Я поворачиваюсь к нему спустя всё это время и вижу распахнутое тёплое пальто чёрного цвета с костюмом под ним, как будто он на работе и хочет выглядеть профессионально, и опять-таки знакомые ботинки. Он поднимает на меня свои глаза, стоя в некотором отдалении около обеденного стола, на котором я замечаю бумажный бежевый пакет с эмблемой единственной в городе пекарни.

– Я не умею извиняться. Но ты, вероятно, обиделась, поэтому я…
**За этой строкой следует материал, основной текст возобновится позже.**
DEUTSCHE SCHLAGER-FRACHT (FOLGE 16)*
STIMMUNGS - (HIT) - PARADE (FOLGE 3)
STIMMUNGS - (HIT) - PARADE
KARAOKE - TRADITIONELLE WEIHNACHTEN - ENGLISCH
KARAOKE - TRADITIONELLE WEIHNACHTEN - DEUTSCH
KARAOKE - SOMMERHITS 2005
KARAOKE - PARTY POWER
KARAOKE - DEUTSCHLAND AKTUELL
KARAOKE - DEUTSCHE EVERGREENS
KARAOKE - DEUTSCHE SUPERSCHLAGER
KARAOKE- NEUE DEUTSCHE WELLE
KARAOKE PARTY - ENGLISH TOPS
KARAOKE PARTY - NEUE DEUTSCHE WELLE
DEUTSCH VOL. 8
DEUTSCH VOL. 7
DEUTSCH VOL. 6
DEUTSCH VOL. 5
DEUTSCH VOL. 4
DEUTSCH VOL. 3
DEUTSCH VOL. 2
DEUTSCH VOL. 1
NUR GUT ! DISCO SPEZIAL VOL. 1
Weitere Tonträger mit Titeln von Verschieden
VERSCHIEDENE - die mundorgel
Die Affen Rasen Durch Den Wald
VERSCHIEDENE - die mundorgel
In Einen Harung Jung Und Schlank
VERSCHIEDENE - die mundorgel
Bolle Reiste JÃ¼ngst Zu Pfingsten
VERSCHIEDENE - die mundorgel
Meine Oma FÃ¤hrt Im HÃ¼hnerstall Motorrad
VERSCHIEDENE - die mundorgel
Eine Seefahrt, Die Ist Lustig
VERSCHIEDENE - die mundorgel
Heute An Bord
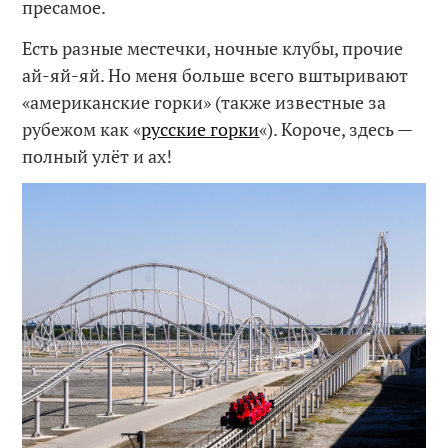
пресамое.
Есть разные местечки, ночные клубы, прочие
ай-яй-яй. Но меня больше всего вштыривают
«американские горки» (также известные за
рубежом как «
русские горки
«). Короче, здесь —
полный улёт и ах!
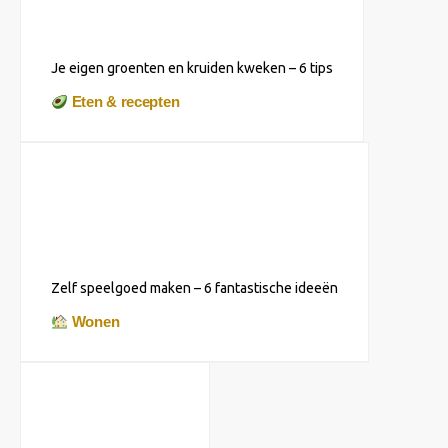
Je eigen groenten en kruiden kweken – 6 tips
Eten & recepten
Zelf speelgoed maken – 6 fantastische ideeën
Wonen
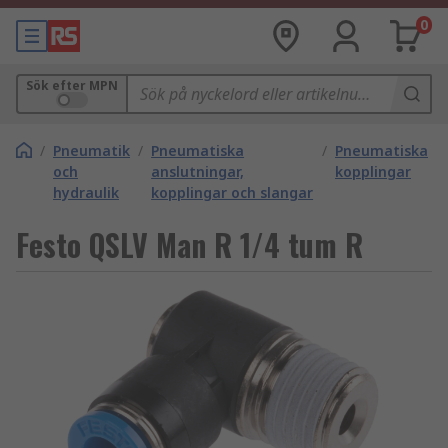
0
Sök efter MPN
/
Pneumatik
/
Pneumatiska
/
Pneumatiska
och
anslutningar,
kopplingar
hydraulik
kopplingar och slangar
Festo QSLV Man R 1/4 tum R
– Я не маленькая девочка, которую дёрнули за косу, и та тут же побежала жаловаться маме, – перебиваю его я, потому что всё это просто нелепо и наивно. Мой жених не был мне верен и убил женщину, о существовании которой непосредственно в наших с ним жизнях я и не подозревала, и никакие обидные нравоучения этого не затмят. Как бы неприятно и скверно мне от них не было. Услышать их это не самое большое несчастье в моей тридцатилетней жизни. – Я переживу. Не стоило из-за такой ерунды отправляться в многочасовую поездку через половину штата. И мне не нужна ваша должность. Спасибо, конечно, но я больше не хочу её. Ни её, ни что-то подобное вообще. Я всё сказала ещё в тот день.

– Мне уйти?

– Да.

– Ладно.

Вопреки этому Олдридж подходит ближе к моим носкам, хотя на нём ведь уличная обувь, чего я будто бы и не замечаю, и прикасается ко мне. К кончикам волос и моему левому плечу. Это слишком для меня, слишком непрофессионально, в то время как всё и всегда было иначе. Я словно застываю и не могу сдвинуться с места, не могу даже просто пошевелиться и нахожусь не в состоянии что-либо сказать. Просто, склонив голову, смотрю за его рукой на моём теле, пока она не приподнимает моё лицо, чтобы я видела движение, момент, идеально гладкий подбородок, переход цвета в глазах и губы прежде, чем они прикасаются к моей щеке. Я не успеваю ничего прочувствовать, как всё уже заканчивается. Мужчина отступает от меня, оставляя мне лишь отголоски стихающего вдали урчания мотора на улице и смятение непосредственно внутри моего тела и сознания. Я провожу рукой по коже, ещё хранящей это короткое, но продолжающее длиться в моей голове прикосновение, и пытаюсь понять, что только что здесь произошло. Между нами. С ним. Со мной. Как я могла стоять, словно истукан или скульптура? Ничего не сказать? Не возмутиться неснятыми у входа ботинками? Позволить произойти этому… этому… поцелую? Меня никто и никогда не целовал не в губы. Не то чтобы я была с кем-то, кроме Гленна, но… Вряд ли с ним это было бы столь одновременно платонически и чувственно, с без слов высказанным обещанием… обещанием большего? Но мне нельзя. Невозможно. Я не могу. Не при данных обстоятельствах. Не тогда, когда Гленна только что… И к тому же это Олдридж. С его стороны это не может быть… Не является тем самым. Наверняка всё не так. Должно быть, всё совершенно иначе. Это просто часть извинения, которое он бессилен выразить словами. Скорее всего, он больше здесь не появится. Тем лучше для его безукоризненной машины, которой страшно касаться. И для меня, конечно, тоже.